• **Problem statement**:
Write out, word for word and unchanged, the stretch of items from the line containing "10: median 4.0, box" through the end of the items.

++++++

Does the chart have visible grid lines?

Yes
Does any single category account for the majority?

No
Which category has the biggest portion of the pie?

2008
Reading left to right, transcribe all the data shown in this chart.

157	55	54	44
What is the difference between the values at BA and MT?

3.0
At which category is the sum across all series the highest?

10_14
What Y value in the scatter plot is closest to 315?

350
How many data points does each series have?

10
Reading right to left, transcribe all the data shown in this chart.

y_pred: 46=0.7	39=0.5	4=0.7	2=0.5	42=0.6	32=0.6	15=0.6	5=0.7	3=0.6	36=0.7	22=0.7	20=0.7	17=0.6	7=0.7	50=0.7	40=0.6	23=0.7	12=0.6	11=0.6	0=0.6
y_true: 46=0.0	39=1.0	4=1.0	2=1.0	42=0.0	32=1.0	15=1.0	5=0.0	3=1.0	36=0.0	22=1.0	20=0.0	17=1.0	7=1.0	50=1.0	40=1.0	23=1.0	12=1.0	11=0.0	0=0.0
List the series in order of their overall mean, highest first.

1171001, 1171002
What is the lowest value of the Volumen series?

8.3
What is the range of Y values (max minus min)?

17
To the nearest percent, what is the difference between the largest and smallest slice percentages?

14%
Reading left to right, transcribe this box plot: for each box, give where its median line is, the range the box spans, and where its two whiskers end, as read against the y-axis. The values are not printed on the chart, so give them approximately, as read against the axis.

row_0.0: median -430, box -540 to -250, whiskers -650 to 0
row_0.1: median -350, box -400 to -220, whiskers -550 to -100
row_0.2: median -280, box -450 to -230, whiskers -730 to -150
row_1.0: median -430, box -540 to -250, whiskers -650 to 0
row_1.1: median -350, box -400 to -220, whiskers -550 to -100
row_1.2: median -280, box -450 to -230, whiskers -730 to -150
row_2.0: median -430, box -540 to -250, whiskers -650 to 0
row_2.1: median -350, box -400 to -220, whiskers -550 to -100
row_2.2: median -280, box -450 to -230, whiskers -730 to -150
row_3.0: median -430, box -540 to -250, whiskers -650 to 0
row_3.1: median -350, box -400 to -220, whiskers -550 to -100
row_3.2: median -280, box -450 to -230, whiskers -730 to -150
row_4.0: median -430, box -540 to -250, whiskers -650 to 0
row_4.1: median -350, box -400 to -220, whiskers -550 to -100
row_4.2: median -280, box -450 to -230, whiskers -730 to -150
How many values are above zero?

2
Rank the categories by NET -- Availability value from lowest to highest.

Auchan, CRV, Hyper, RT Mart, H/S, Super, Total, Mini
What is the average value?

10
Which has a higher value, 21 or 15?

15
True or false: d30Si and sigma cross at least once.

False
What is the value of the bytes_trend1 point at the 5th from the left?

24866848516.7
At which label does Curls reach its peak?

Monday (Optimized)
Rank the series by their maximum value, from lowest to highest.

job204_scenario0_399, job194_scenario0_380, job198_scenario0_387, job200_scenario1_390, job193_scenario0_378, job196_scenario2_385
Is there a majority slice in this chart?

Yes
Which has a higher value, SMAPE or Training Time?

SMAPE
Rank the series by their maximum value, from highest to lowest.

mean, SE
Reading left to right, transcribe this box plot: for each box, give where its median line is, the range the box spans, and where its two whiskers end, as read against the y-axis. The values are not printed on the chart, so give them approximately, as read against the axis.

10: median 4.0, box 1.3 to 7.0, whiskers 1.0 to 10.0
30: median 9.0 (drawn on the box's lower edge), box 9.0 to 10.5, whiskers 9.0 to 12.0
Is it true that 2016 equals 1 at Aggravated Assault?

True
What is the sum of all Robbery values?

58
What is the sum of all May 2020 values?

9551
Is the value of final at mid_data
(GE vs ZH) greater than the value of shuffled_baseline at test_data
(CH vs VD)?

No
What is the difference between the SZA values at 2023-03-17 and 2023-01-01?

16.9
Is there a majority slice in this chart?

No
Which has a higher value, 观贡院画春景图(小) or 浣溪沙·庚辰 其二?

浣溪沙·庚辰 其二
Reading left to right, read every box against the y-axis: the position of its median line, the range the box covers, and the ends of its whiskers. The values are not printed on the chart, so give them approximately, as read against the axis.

++++++

• **Written response**:
10: median 4.0, box 1.3 to 7.0, whiskers 1.0 to 10.0
30: median 9.0 (drawn on the box's lower edge), box 9.0 to 10.5, whiskers 9.0 to 12.0
Is it true that 2016 equals 1 at Aggravated Assault?

True
What is the sum of all Robbery values?

58
What is the sum of all May 2020 values?

9551
Is the value of final at mid_data
(GE vs ZH) greater than the value of shuffled_baseline at test_data
(CH vs VD)?

No
What is the difference between the SZA values at 2023-03-17 and 2023-01-01?

16.9
Is there a majority slice in this chart?

No
Which has a higher value, 观贡院画春景图(小) or 浣溪沙·庚辰 其二?

浣溪沙·庚辰 其二
Reading left to right, read every box against the y-axis: the position of its median line, the range the box covers, and the ends of its whiskers. The values are not printed on the chart, so give them approximately, as read against the axis.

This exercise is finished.